Project

General

Profile

API

The API is primarily a set of i/o functions which are used to handle the input and output of the modules.

The Problem

This pipeline contains different modules that pass data from one to each other. The module producing the data has to use the same format as the module using the data, because otherwise there would be a mismatch and therefore an incorrect result. The modules also have to expect the data in the same file, at the same place, so they can find it.
So it is necessary that there is a standard for the data storage format and a standard for where the data is stored.

Background

The idea was to create a folder which contains all the data. This would make the data passing a bit easier. The API takes this idea a little further by providing input and output functions for the modules. That means that the programmer does not have to program the read and write routines for input and output, he calls a function of the API to get the data and calls a function to write it to disk.
This takes off work from the programmers/maintainers and makes it easier to use and test different data and parameters, because there is a common data format. It also reduces the possibility saving the same parameter twice, possibly with different values.

How it works

All data is (ideally) stored in a single file, we call it here archive. The archive is a hdf5 file, which is a file format for storing scientific data in a convenient and efficent way. Inside the archive, there are paths, they work like the paths in a file system. There is a root directory, it is called / . It contains other directories (no variables for root), while a directory can contain directories and variables.
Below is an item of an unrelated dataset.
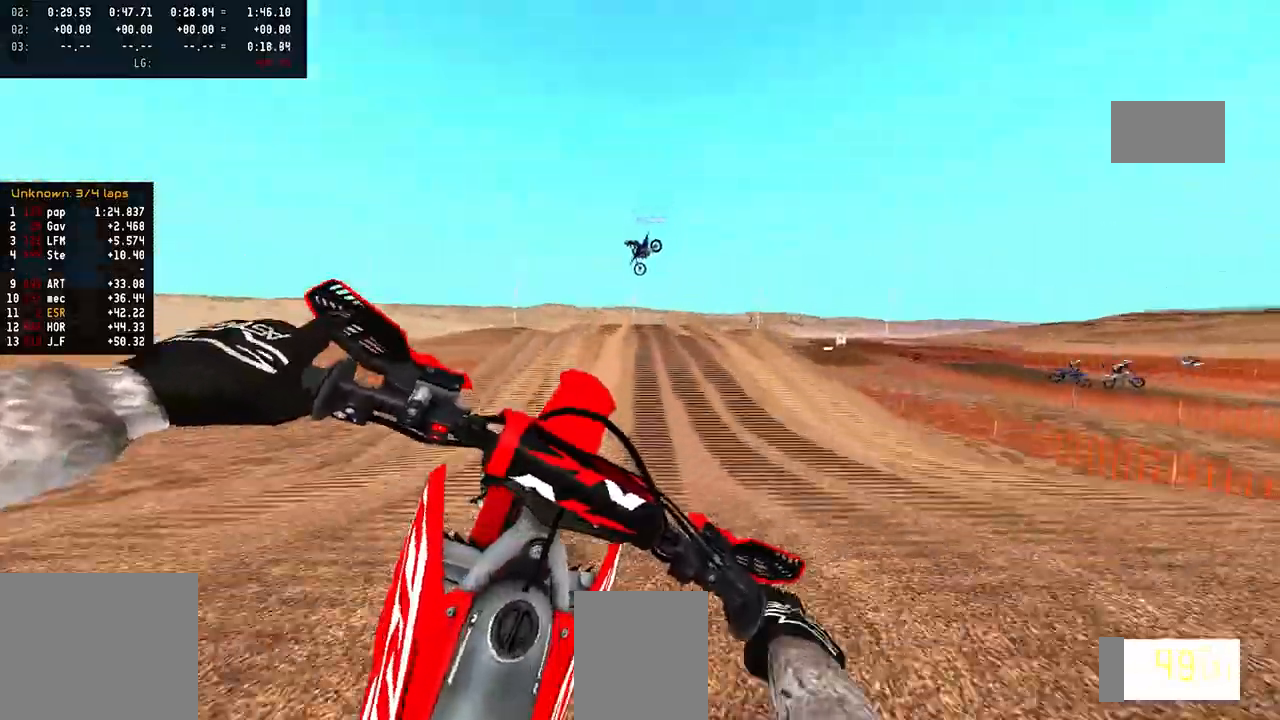
{"dt_ms": 500, "buttons": [], "left_stick": "left", "right_stick": "center", "events": [[100, "right_stick", "center"], [150, "left_stick", "center"], [267, "left_stick", "left"]]}
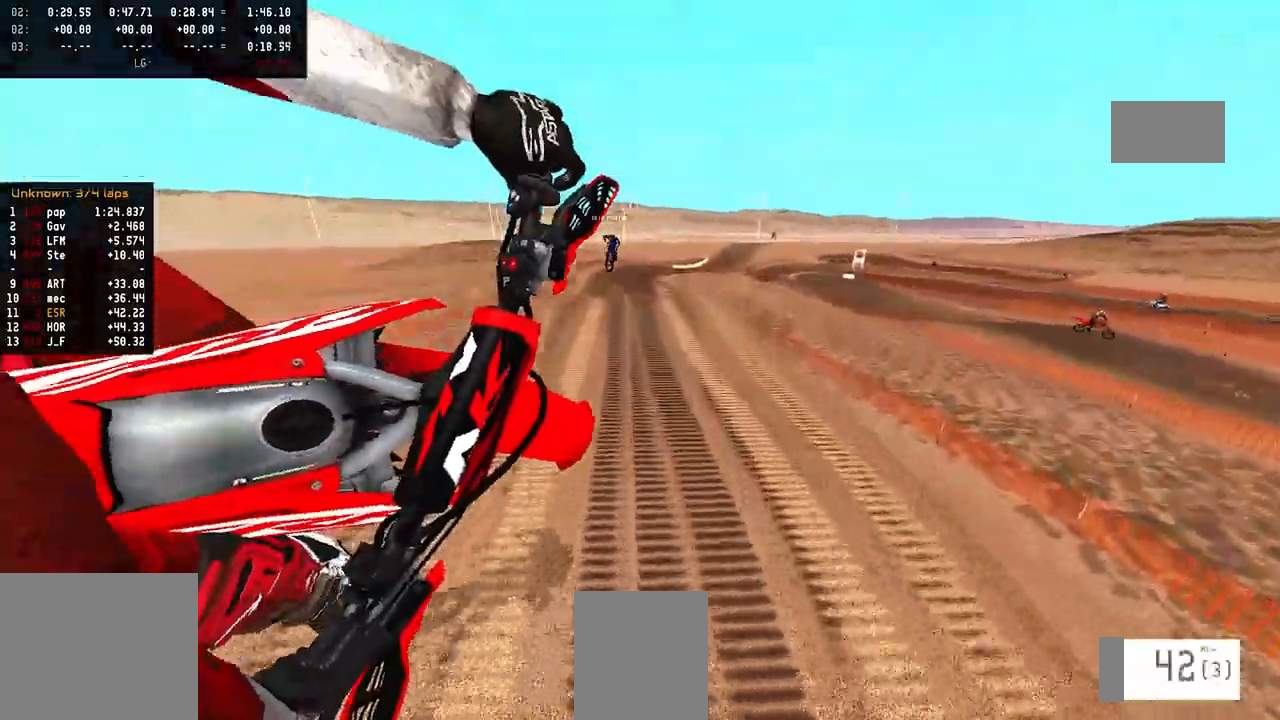
{"dt_ms": 500, "buttons": ["R2"], "left_stick": "center", "right_stick": "center", "events": [[33, "R3", "down"], [117, "R3", "up"], [300, "left_stick", "center"], [400, "R2", "down"]]}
Every variable is stored in a path, e.g. "/param/throughput/wavelength". This means, that in the / directory is a directory called param, and this directory contains a directory throughput. In the throughput directory is a variable called wavelength. This variable can be of any type: int, double, array, array of array etc. This means that every variable has a distinct path.

The API has a function to get a variable in a certain path and a function to set a variable in a certain path.

How it works with python

Add data to the archive

with archive.archive("param.h5", 'a') as ar:
        ar["/param/throughput/wavelength"] = wavelength

This opens the archive "param.h5" and adds the content of the variable wavelenght (e.g. a array of double) to the archive "param.h5". The content is stored in the path /param/throughput/wavelength. The Flag 'a' is used to append data to the archive, there is also 'r' for reading the archive and 'w' which creates a new archive and deletes existing archives with the given name.

Get data from the archive

with archive.archive("param.h5", 'r') as ar:
        wavelength = ar["/param/throughput/wavelength"]

This opens the archive for reading and reads the content of the path "/param/throughput/wavelength" into the variable wavelength.